TRAVAIL À FAIRE:
A - Recopiez le passage du portrait de Nicolas Deutsch qui commence par « Vivre de sa » et se poursuit jusqu'à « aux sonorités variées. ».
B - Répondez aux questions suivantes à l'aide du portrait de Nicolas Deutsch.
(i) Depuis combien d'années Nicolas Deutsch vit-il dans son appartement du 19e arrondissement de Paris ?
(ii) Depuis quand est-il musicien ?
(iii) De quel statut bénéficie-t-il ?

### EXTRAIT DU DOCUMENT

Vivre de sa musique, voilà qui soulève bien des questions à la croisée des stéréotypes, lumière sur un connaisseur.
C’est dans son appartement du 19e arrondissement de Paris où il vit depuis 15 ans qu’on retrouve Nicolas Deutsch. Un homme à la chevelure éparse et à la barbe grisonnante, sa chemise à carreau et le skate à ses côtés dénote une jeunesse d’esprit bel et bien présente. C’est une grande pièce à vivre où cet imposant instrument aux courbes féminines qu’est la contrebasse côtoie un piano ouvert, des basses… Nous sommes bien dans l’appartement d’un musicien et compositeur : à l’image de sa vie, imprégné de musique.
Nicolas fait partie à l’origine de ces musiciens dits « sideman » qui accompagnent, dans son cas les plus souvent à la contrebasse ou à la basse, des artistes aux sonorités variées.
« Il s’agit de ne pas s’endormir, dans ce métier tu peux vite tomber là-dedans. »
Nicolas Deutsch est intermittent du spectacle, un statut dont bénéficient les artistes et techniciens du spectacle. Ce statut, peu connu du grand public, est cependant souvent présent dans les actualités au terme des revendications qu’il engendre. En effet, même s’il est relativement privilégié, la France étant un des rares pays à avoir délivré un statut et système d’indemnisation aux artistes, il n’en garantit pas pour autant plus de stabilité professionnelle.
Les périodes d’ascension suivies de périodes creuses, cela est un rythme professionnel qui peut rapidement amener au découragement, si ce n’est à la reconversion pour certains. Nicolas Deutsch, musicien depuis le début des années 90 a vite intégré cet aspect-là de son métier. Entre projets inachevés, rémunérations inexistantes, promesses non-tenues ; il a connu des périodes de doute et de remises en question et sait qu’il en connaîtra sûrement d’autres mais il en a tiré une conclusion :
« Je pense que la clé c’est de s’économiser, tout en continuant à travailler. Je m’impose chaque jour d’essayer de composer un nouveau truc, avoir de petits objectifs. Il faut garder un cadre, s’entretenir musicalement, aller chercher de nouvelles sonorités ou pourquoi pas essayer de jouer d’un nouvel instrument pour éveiller autre chose. »

######
### LISTE DES DONNÉES

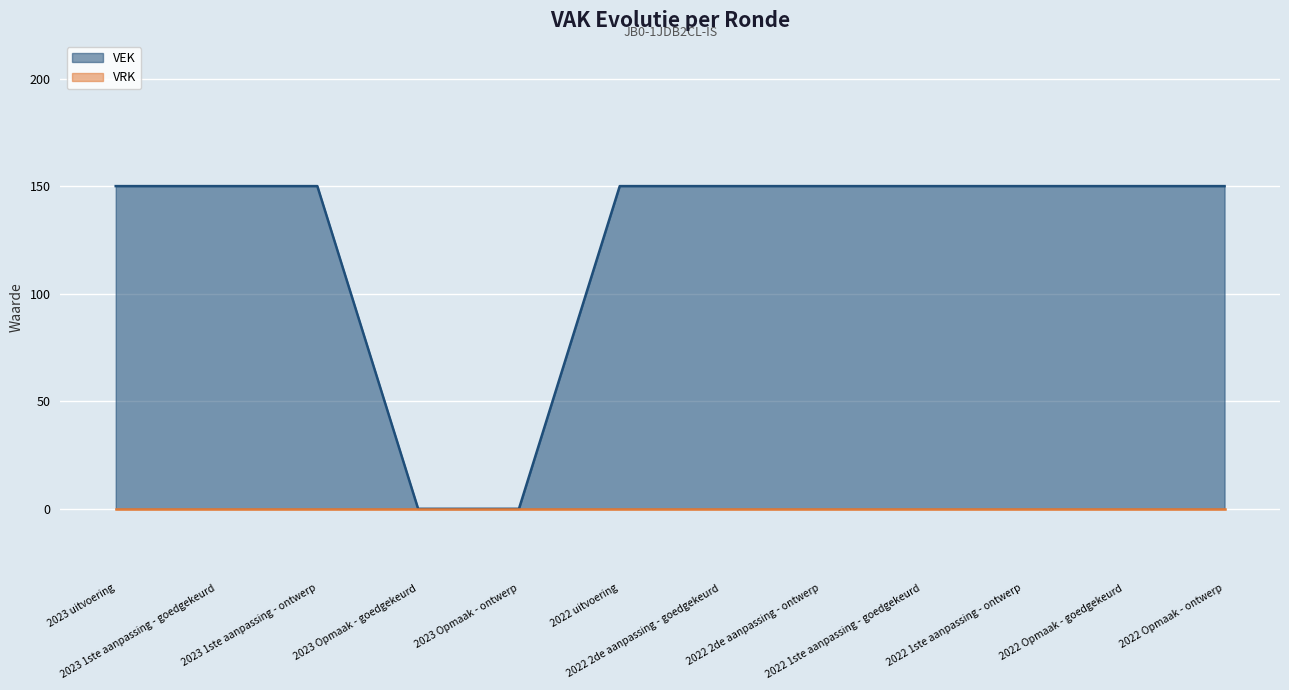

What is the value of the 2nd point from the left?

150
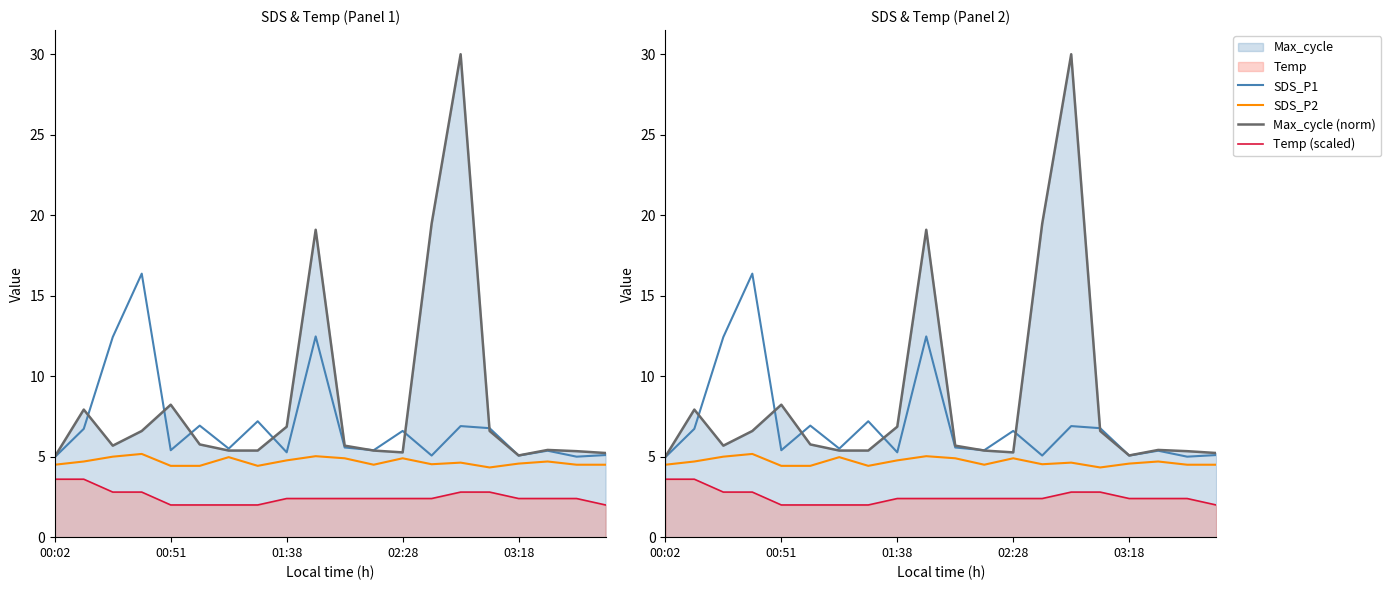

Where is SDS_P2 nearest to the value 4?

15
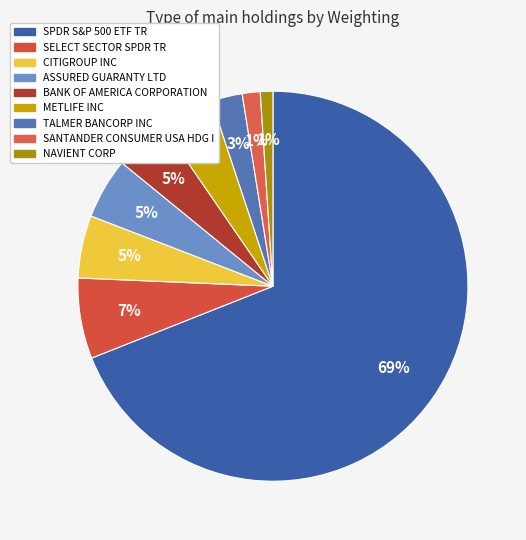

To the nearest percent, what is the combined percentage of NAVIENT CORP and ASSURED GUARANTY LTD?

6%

######

CORRIGÉ DES EXERCICES:
A -
Vivre de sa musique, voilà qui soulève bien des questions à la croisée des stéréotypes, lumière sur un connaisseur.
C’est dans son appartement du 19e arrondissement de Paris où il vit depuis 15 ans qu’on retrouve Nicolas Deutsch. Un homme à la chevelure éparse et à la barbe grisonnante, sa chemise à carreau et le skate à ses côtés dénote une jeunesse d’esprit bel et bien présente. C’est une grande pièce à vivre où cet imposant instrument aux courbes féminines qu’est la contrebasse côtoie un piano ouvert, des basses… Nous sommes bien dans l’appartement d’un musicien et compositeur : à l’image de sa vie, imprégné de musique.
Nicolas fait partie à l’origine de ces musiciens dits « sideman » qui accompagnent, dans son cas les plus souvent à la contrebasse ou à la basse, des artistes aux sonorités variées.

B -
(i) Il y vit depuis 15 ans.
(ii) Il est musicien depuis le début des années 90.
(iii) Il est intermittent du spectacle.